1日午後4時過ぎの能登半島各地の震度(金沢地方気象台ホームページ)
1日午後4時過ぎの能登半島各地の震度(金沢地方気象台ホームページ)

 大地震に見舞われた能登半島を中心に、牛舎の倒壊など酪農経営に大きな被害が発生している。地元酪農協による2日夕現在の調査では、最大震度7を記録した志賀町をはじめ、能登半島で営農する酪農家十数戸で停電・断水が続き、搾乳できない事態となっている。牛舎に続く道路も寸断されミルクローリーが近づけず、生乳廃棄を余儀なくされている。

 石川県酪農協によると、南北に長い同県の中部以北で酪農被害が発生している。中央部に位置する川北潟地域(内灘町)の酪農団地では、停電は発生していないものの断水が続き、乳牛用の飲料水やミルカーの洗浄水を給水車で運び続けているという。

 震源地に近い北部エリア・能登半島(珠洲市、輪島市、能登町、穴水町、七尾市、志賀町)では、さらに被害が深刻だ。最大震度7を記録した志賀町では酪農家1戸の牛舎が傾いた。震度6強の珠洲市では1戸の牛舎が倒壊し乳牛が下敷きになった上、複数戸の牛舎が傾いており、余震が相次ぐ中で倒壊の危険をはらんでいる。エリア全体で停電と断水が続き、1日夕以降、搾乳中止を強いられている状況だ。

 能登半島の付け根に位置する七尾市より先は、主要道路が陥没・隆起や土砂崩れに見舞われ、ミルクローリーが通行できない状態。

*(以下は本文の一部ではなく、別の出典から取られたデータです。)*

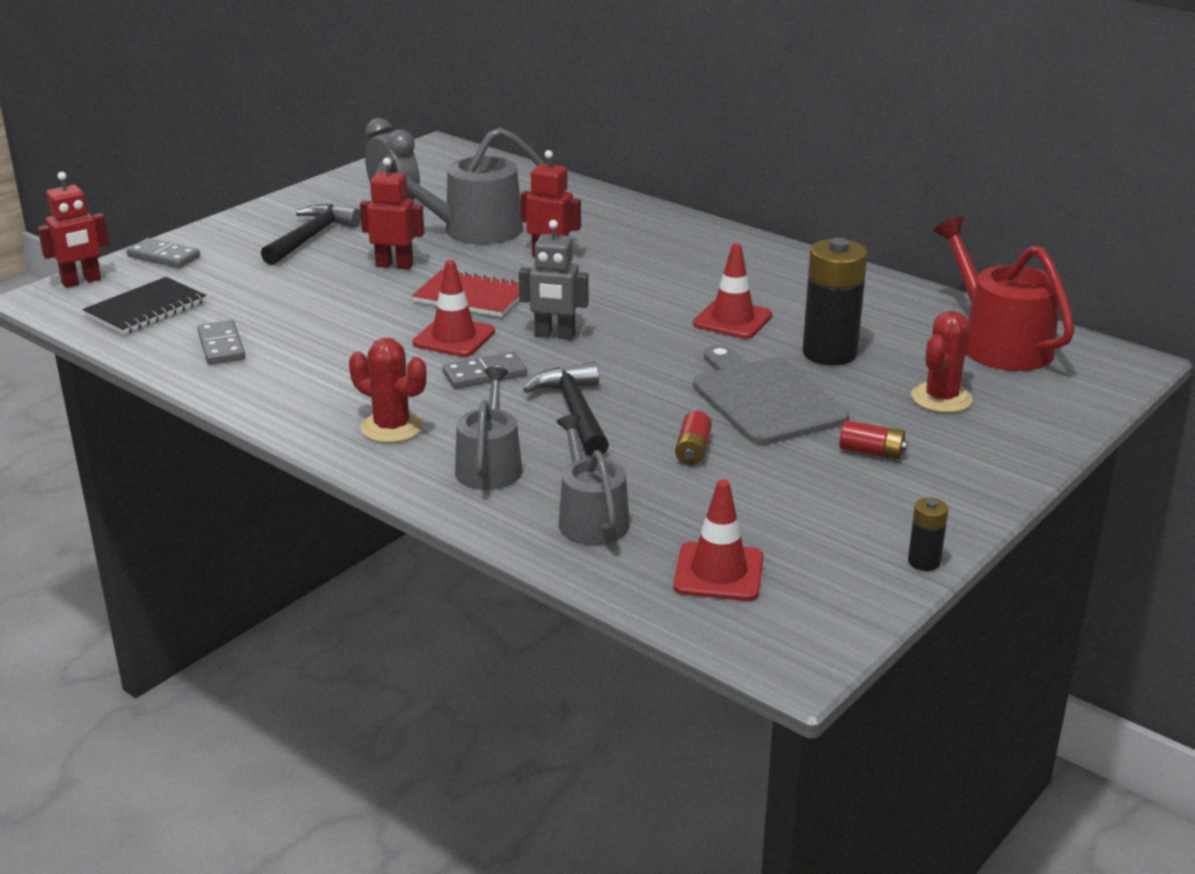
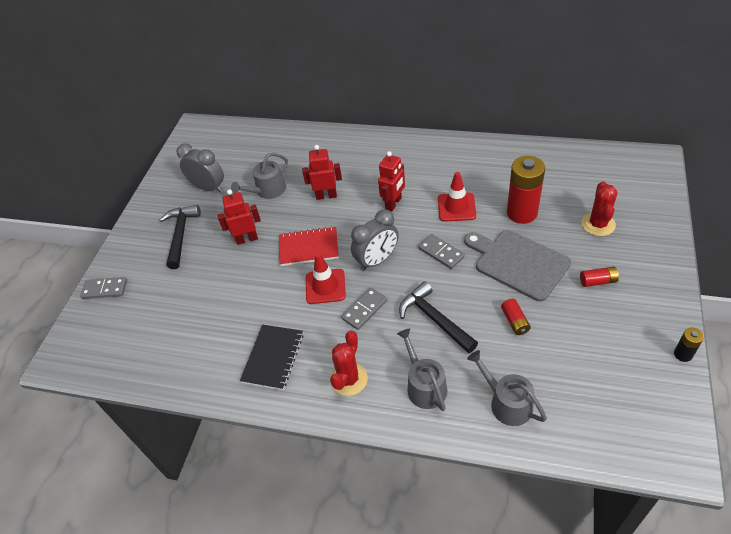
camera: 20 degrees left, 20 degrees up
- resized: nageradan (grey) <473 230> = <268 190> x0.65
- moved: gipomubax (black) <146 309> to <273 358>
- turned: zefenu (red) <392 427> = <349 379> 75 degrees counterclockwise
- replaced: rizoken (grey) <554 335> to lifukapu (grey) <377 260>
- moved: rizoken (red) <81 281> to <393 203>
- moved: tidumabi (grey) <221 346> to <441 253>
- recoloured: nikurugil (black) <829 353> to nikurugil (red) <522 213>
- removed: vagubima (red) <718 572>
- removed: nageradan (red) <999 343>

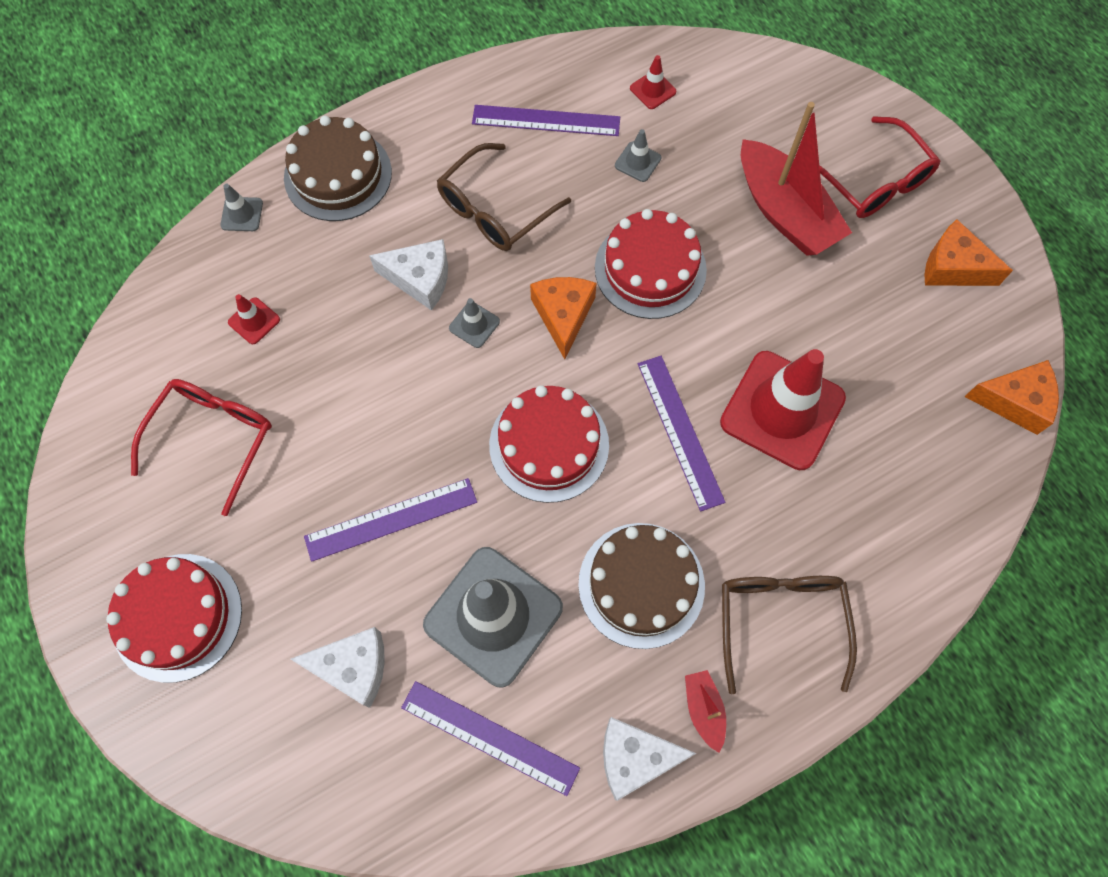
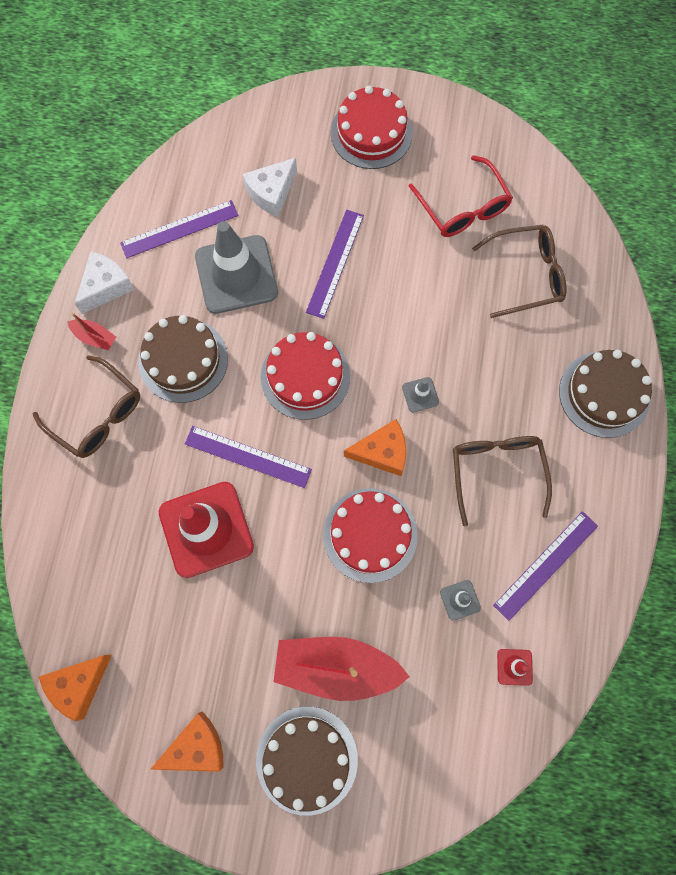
camera: 130 degrees right, 5 degrees up
- replaced: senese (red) <873 181> to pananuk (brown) <307 759>
- turned: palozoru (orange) <563 315> = <382 452> 45 degrees counterclockwise
- replaced: vagubima (red) <254 321> to senese (brown) <526 275>
- removed: vagubima (grey) <242 214>
- removed: palozoru (white) <420 279>

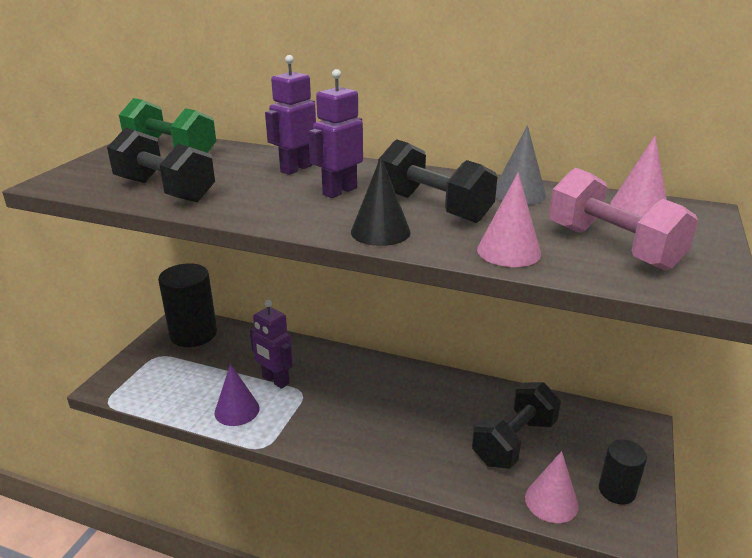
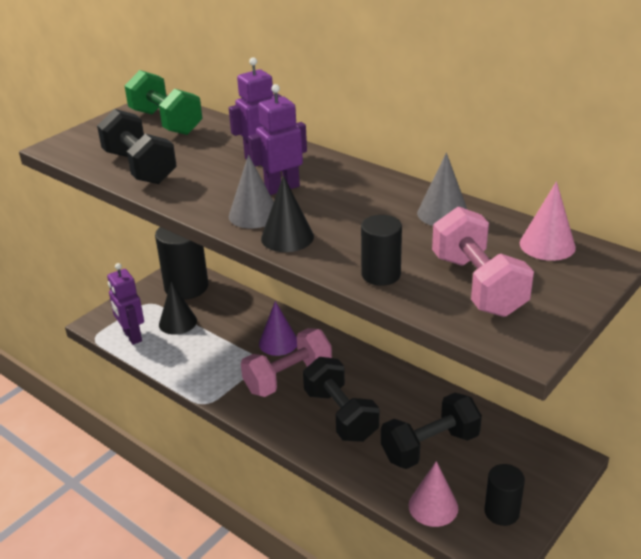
camera: 20 degrees right, 5 degrees up
- moved: rizoken (purple) <275 380> to <132 336>
- added: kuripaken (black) <178 322>
- added: kuripaken (grey) <253 215>
- added: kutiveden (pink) <288 378>
- moved: kuripaken (purple) <237 410> to <278 342>
- moved: kutiveden (black) <433 207> to <340 415>
- replaced: kuripaken (pink) <508 251> to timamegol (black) <381 274>

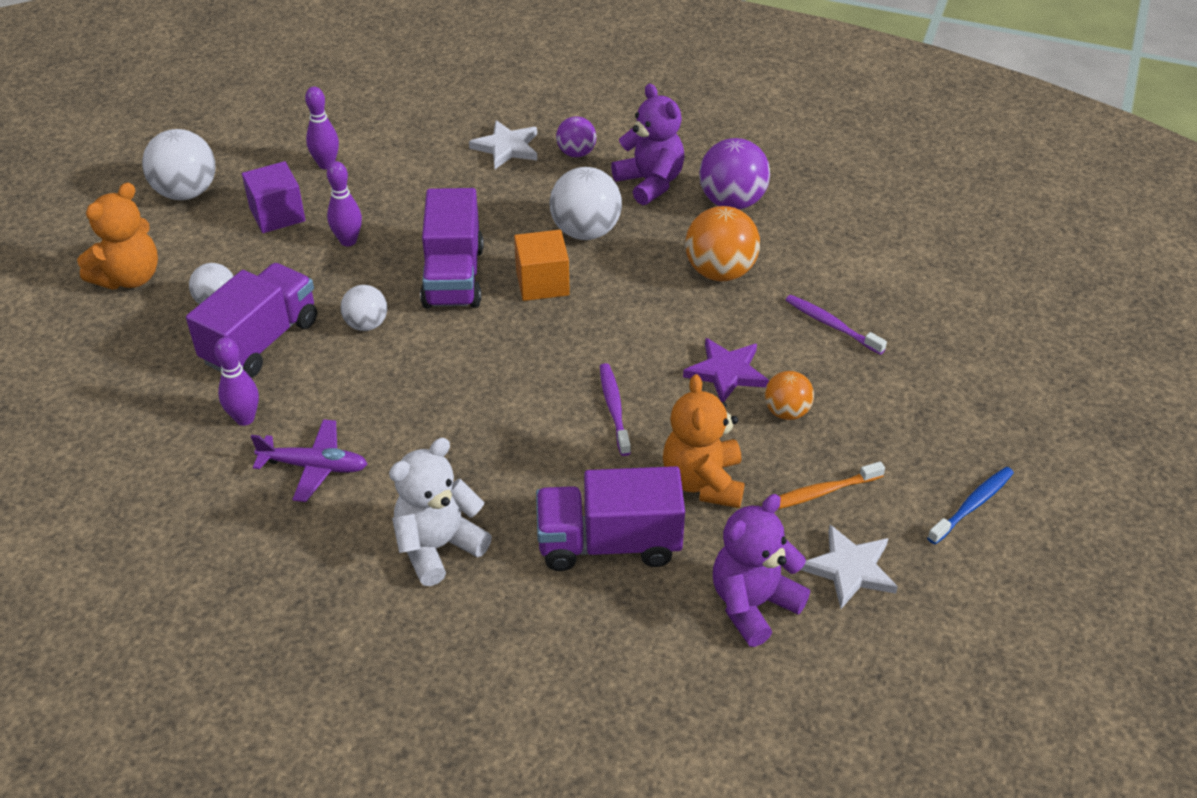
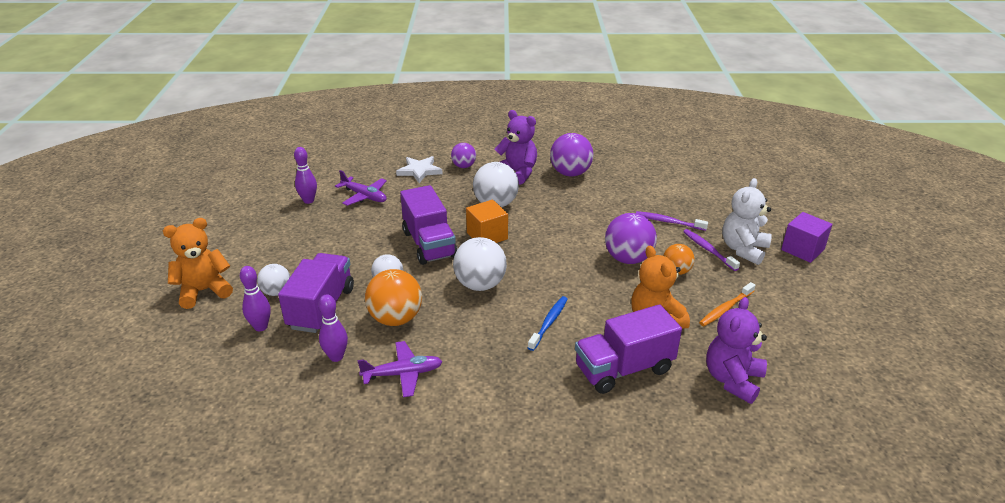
camera: 20 degrees left, 10 degrees down
- turned: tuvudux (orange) <129 277> = <204 291> 135 degrees counterclockwise
- moved: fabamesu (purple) <348 241> to <261 327>
- added: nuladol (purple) <364 196>
- moved: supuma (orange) <720 272> to <395 319>
- moved: supuma (white) <186 192> to <480 285>
- moved: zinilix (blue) <972 505> to <549 323>
- replaced: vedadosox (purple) <726 372> to supuma (purple) <628 259>
- moved: zinilix (purple) <614 408> to <708 250>
- moved: tuvudux (white) <438 547> to <743 249>
- moved: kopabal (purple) <277 215> to <802 249>
- removed: vedadosox (white) <850 569>

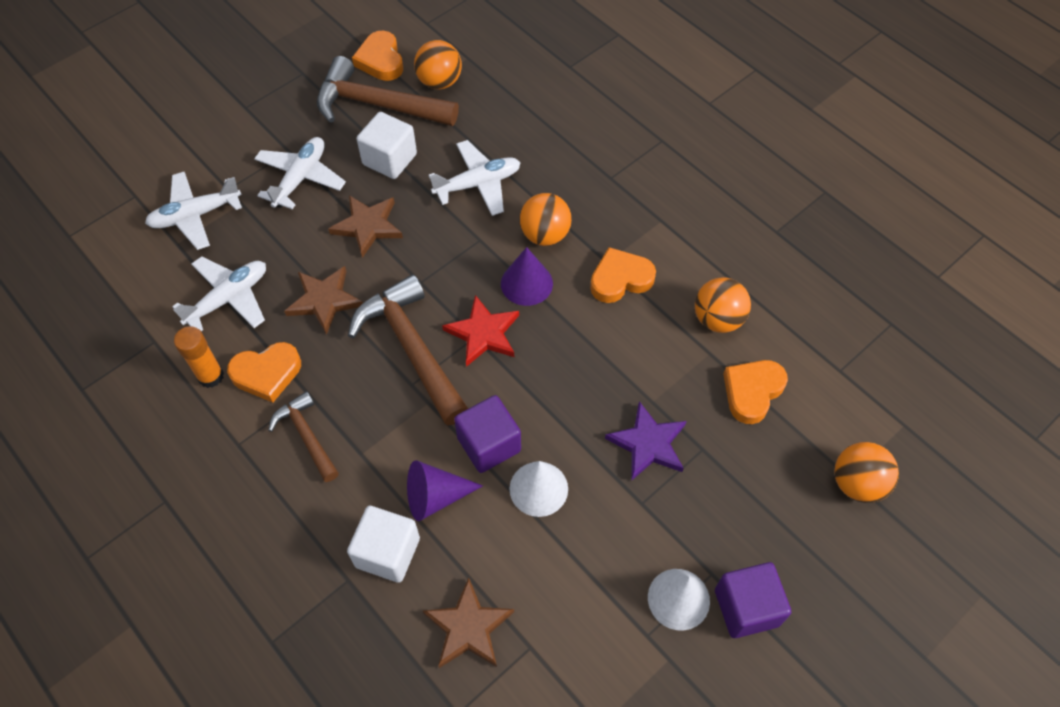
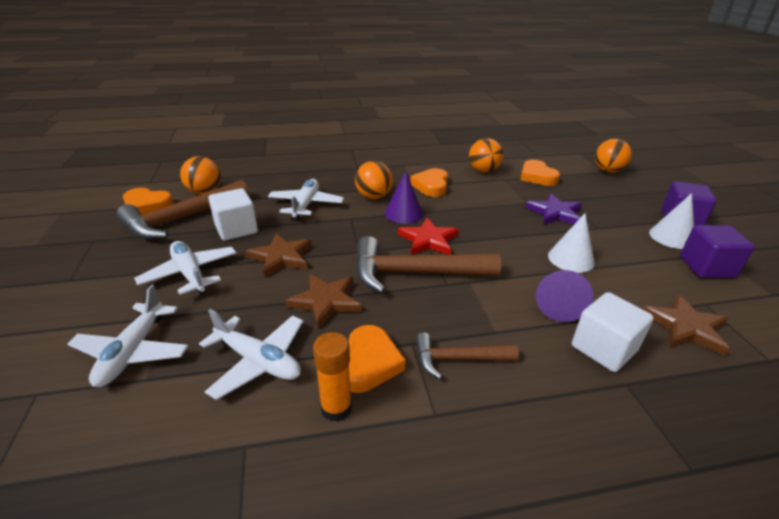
camera: 60 degrees left, 25 degrees down
- turned: nuladol (white) <228 298> = <258 361> 135 degrees clockwise
- moved: kopabal (purple) <489 444> to <706 267>

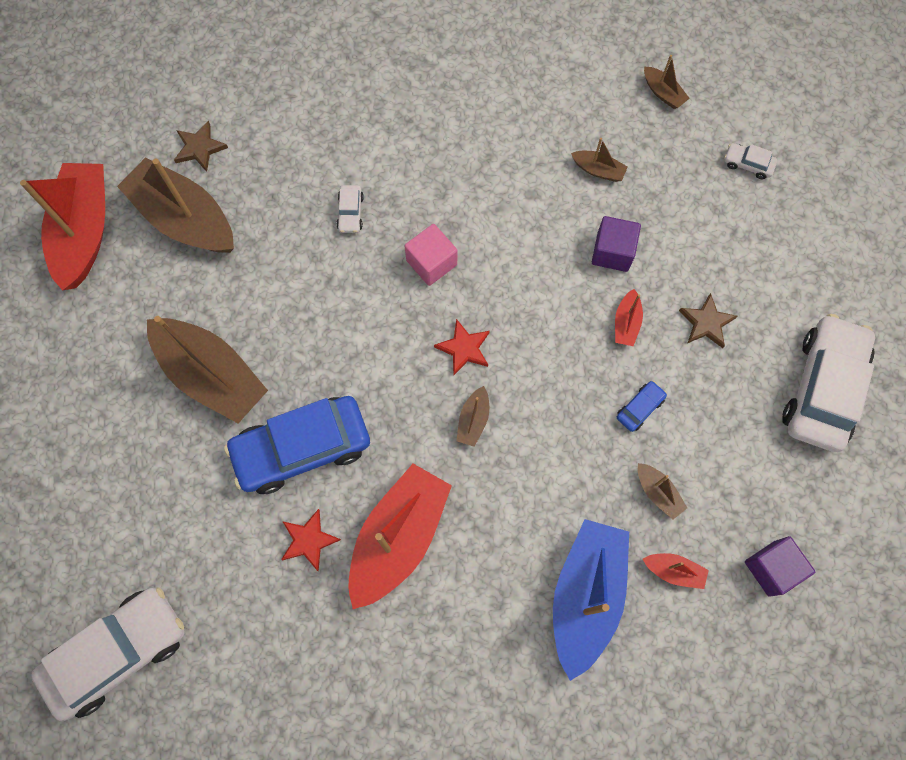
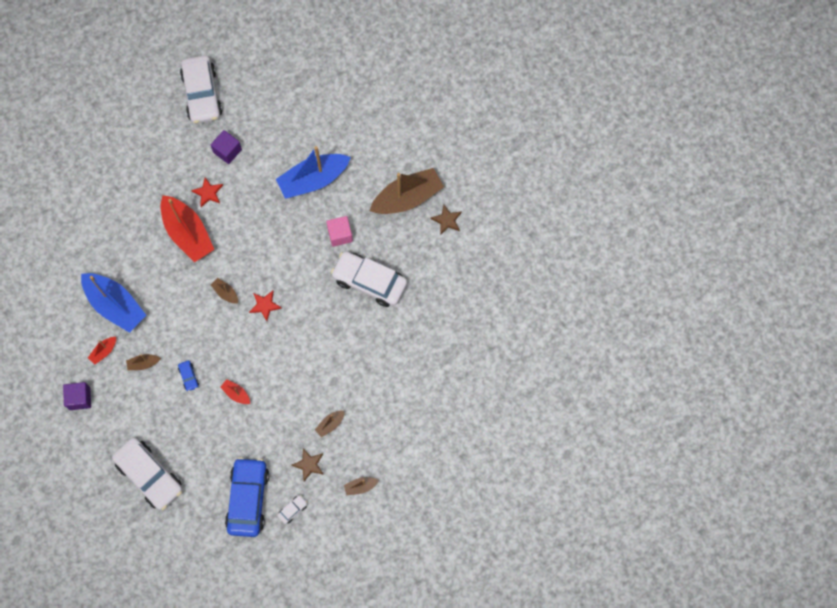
camera: 115 degrees right, 0 degrees up
- moved: kopabal (purple) <612 252> to <227 151>
- moved: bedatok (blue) <302 448> to <248 499>
- recoloured: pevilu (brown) <211 375> to pevilu (blue) <313 180>
- moved: vedadosox (brown) <706 323> to <309 465>
- moved: kopabal (pink) <431 262> to <340 234>
- resized: bedatok (white) <350 213> = <369 282> x2.46
- removed: pevilu (red) <85 232>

 石川県酪農協は「被害状況の詳細は調査中だが、2日時点では、県内の酪農家が大きなケガに見舞われたなどの報告は受けていない。だが、十数戸が営農している能登地方を中心に被害が大きい。七尾市より先は道路状態が悪く、現地に向かうのもままならない。通常なら自動車で数十分の道のりが、道路の陥没・隆起や交通渋滞などで半日以上かかる。まずは実態把握に努めたい」としている。